____ Exercise input

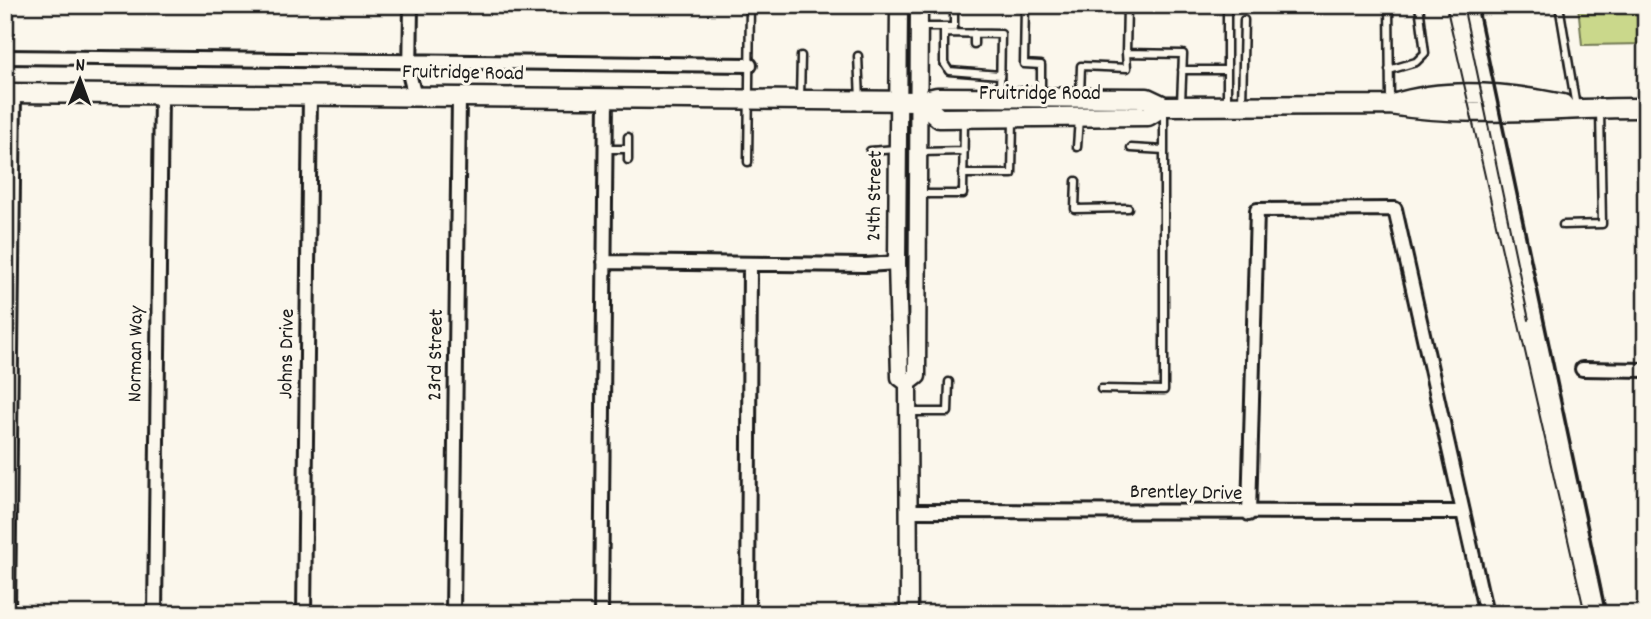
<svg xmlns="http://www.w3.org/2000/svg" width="1651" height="619" font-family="Dekko,sans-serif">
<rect width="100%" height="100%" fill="#fbf7ec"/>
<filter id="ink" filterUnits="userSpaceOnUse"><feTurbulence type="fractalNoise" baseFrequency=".0143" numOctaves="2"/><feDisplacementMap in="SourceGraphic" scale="14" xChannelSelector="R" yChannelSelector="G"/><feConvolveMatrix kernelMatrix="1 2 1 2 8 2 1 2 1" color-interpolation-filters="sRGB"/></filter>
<g filter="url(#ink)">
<path fill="#cad88b" stroke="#737a54" stroke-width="2" d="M1578,5H1646V44L1582,45Z"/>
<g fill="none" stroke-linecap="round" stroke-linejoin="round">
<defs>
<path id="service" d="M1025,5L1024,64L1041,65V94
M1127,5L1126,53L1183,54L1181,103
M1389,5L1390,101
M1559,5L1576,107
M920,27H944V63L949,71L1000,75
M944,27H954V5
M944,33L1001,34L1000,97
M974,44V33
M858,56L860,99
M1182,70H1227V102
M1227,70V8
M1389,70L1416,62L1425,53L1419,5
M1080,97L1081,66L1127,68L1126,53
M800,98L801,56
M1242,104L1244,20
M1077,147L1079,118
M1131,148L1164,150
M606,149H628
M870,151L896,149
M920,152L964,151
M628,160V137
M748,162L750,5
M963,174H1012L1013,120
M1076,181L1075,209L1128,208
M919,194H963L964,120
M1563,225L1602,224L1600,109
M1101,389L1164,390V108
M910,412H948L949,382"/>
<path id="minor" d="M411,5L410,77L415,97
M5,57L750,65
M604,262L866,265L897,263
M1582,369L1646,370
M910,511L1461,512
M1249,514L1257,210L1395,209L1486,614
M8,614L14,93
M155,614L161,94
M304,614L310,95
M453,614L459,97
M601,614L606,98
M748,614L750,265"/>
<path id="tertiary" d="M899,5L897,263L900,377L908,383
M908,383L917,376L919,5
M908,383L909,614"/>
<path id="secondary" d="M5,93L920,101L937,97L1147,98L1164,106L1390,105C1475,119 1560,107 1646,108
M920,101L939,118L1148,116L1164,106
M1393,104C1445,87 1510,93 1563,104"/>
</defs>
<use href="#service" stroke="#1c1c1c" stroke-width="11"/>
<use href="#minor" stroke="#1c1c1c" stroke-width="18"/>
<use href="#tertiary" stroke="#1c1c1c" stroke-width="21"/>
<use href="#secondary" stroke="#1c1c1c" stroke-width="23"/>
<use href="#service" stroke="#fbf7ec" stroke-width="6"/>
<use href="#minor" stroke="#fbf7ec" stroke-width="12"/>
<use href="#tertiary" stroke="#fbf7ec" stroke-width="16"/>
<use href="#secondary" stroke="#fbf7ec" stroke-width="18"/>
<path stroke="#1c1c1c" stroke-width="2" d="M1446,5L1585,614
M1463,5L1529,320"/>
<path stroke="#1c1c1c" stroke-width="3.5" d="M1477,5L1606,614"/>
</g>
</g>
<g text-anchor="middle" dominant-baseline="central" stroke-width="6" stroke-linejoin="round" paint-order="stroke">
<g font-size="21" fill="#1c1c1c" stroke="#fbf7ec">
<text transform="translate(463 74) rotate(1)">Fruitridge Road</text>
<text x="1040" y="95">Fruitridge Road</text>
<text transform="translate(876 196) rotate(-89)">24th Street</text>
<text transform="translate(137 354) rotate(-89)">Norman Way</text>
<text transform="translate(288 354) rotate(-89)">Johns Drive</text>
<text transform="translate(437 355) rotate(-89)">23rd Street</text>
<text transform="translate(1186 494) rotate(1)">Brentley Drive</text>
</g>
</g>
<rect width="1651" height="619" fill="none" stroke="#fbf7ec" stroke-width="28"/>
<rect x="14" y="14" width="1623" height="591" fill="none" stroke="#1c1c1c" stroke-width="2.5" filter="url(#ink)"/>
<g transform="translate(80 80) rotate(1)" stroke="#fbf7ec" stroke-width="5" paint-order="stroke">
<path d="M0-5L12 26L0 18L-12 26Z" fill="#1c1c1c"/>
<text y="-10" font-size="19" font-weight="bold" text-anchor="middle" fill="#1c1c1c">N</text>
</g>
</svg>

________

> **Brief**:
Apart from the pictures, the entries above are to be repeated in full and exactly.

> **Answer for the task**:
<svg xmlns="http://www.w3.org/2000/svg" width="1651" height="619" font-family="Dekko,sans-serif">
<rect width="100%" height="100%" fill="#fbf7ec"/>
<filter id="ink" filterUnits="userSpaceOnUse"><feTurbulence type="fractalNoise" baseFrequency=".0143" numOctaves="2"/><feDisplacementMap in="SourceGraphic" scale="14" xChannelSelector="R" yChannelSelector="G"/><feConvolveMatrix kernelMatrix="1 2 1 2 8 2 1 2 1" color-interpolation-filters="sRGB"/></filter>
<g filter="url(#ink)">
<path fill="#cad88b" stroke="#737a54" stroke-width="2" d="M1578,5H1646V44L1582,45Z"/>
<g fill="none" stroke-linecap="round" stroke-linejoin="round">
<defs>
<path id="service" d="M1025,5L1024,64L1041,65V94
M1127,5L1126,53L1183,54L1181,103
M1389,5L1390,101
M1559,5L1576,107
M920,27H944V63L949,71L1000,75
M944,27H954V5
M944,33L1001,34L1000,97
M974,44V33
M858,56L860,99
M1182,70H1227V102
M1227,70V8
M1389,70L1416,62L1425,53L1419,5
M1080,97L1081,66L1127,68L1126,53
M800,98L801,56
M1242,104L1244,20
M1077,147L1079,118
M1131,148L1164,150
M606,149H628
M870,151L896,149
M920,152L964,151
M628,160V137
M748,162L750,5
M963,174H1012L1013,120
M1076,181L1075,209L1128,208
M919,194H963L964,120
M1563,225L1602,224L1600,109
M1101,389L1164,390V108
M910,412H948L949,382"/>
<path id="minor" d="M411,5L410,77L415,97
M5,57L750,65
M604,262L866,265L897,263
M1582,369L1646,370
M910,511L1461,512
M1249,514L1257,210L1395,209L1486,614
M8,614L14,93
M155,614L161,94
M304,614L310,95
M453,614L459,97
M601,614L606,98
M748,614L750,265"/>
<path id="tertiary" d="M899,5L897,263L900,377L908,383
M908,383L917,376L919,5
M908,383L909,614"/>
<path id="secondary" d="M5,93L920,101L937,97L1147,98L1164,106L1390,105C1475,119 1560,107 1646,108
M920,101L939,118L1148,116L1164,106
M1393,104C1445,87 1510,93 1563,104"/>
</defs>
<use href="#service" stroke="#1c1c1c" stroke-width="11"/>
<use href="#minor" stroke="#1c1c1c" stroke-width="18"/>
<use href="#tertiary" stroke="#1c1c1c" stroke-width="21"/>
<use href="#secondary" stroke="#1c1c1c" stroke-width="23"/>
<use href="#service" stroke="#fbf7ec" stroke-width="6"/>
<use href="#minor" stroke="#fbf7ec" stroke-width="12"/>
<use href="#tertiary" stroke="#fbf7ec" stroke-width="16"/>
<use href="#secondary" stroke="#fbf7ec" stroke-width="18"/>
<path stroke="#1c1c1c" stroke-width="2" d="M1446,5L1585,614
M1463,5L1529,320"/>
<path stroke="#1c1c1c" stroke-width="3.5" d="M1477,5L1606,614"/>
</g>
</g>
<g text-anchor="middle" dominant-baseline="central" stroke-width="6" stroke-linejoin="round" paint-order="stroke">
<g font-size="21" fill="#1c1c1c" stroke="#fbf7ec">
<text transform="translate(463 74) rotate(1)">Fruitridge Road</text>
<text x="1040" y="95">Fruitridge Road</text>
<text transform="translate(876 196) rotate(-89)">24th Street</text>
<text transform="translate(137 354) rotate(-89)">Norman Way</text>
<text transform="translate(288 354) rotate(-89)">Johns Drive</text>
<text transform="translate(437 355) rotate(-89)">23rd Street</text>
<text transform="translate(1186 494) rotate(1)">Brentley Drive</text>
</g>
</g>
<rect width="1651" height="619" fill="none" stroke="#fbf7ec" stroke-width="28"/>
<rect x="14" y="14" width="1623" height="591" fill="none" stroke="#1c1c1c" stroke-width="2.5" filter="url(#ink)"/>
<g transform="translate(80 80) rotate(1)" stroke="#fbf7ec" stroke-width="5" paint-order="stroke">
<path d="M0-5L12 26L0 18L-12 26Z" fill="#1c1c1c"/>
<text y="-10" font-size="19" font-weight="bold" text-anchor="middle" fill="#1c1c1c">N</text>
</g>
</svg>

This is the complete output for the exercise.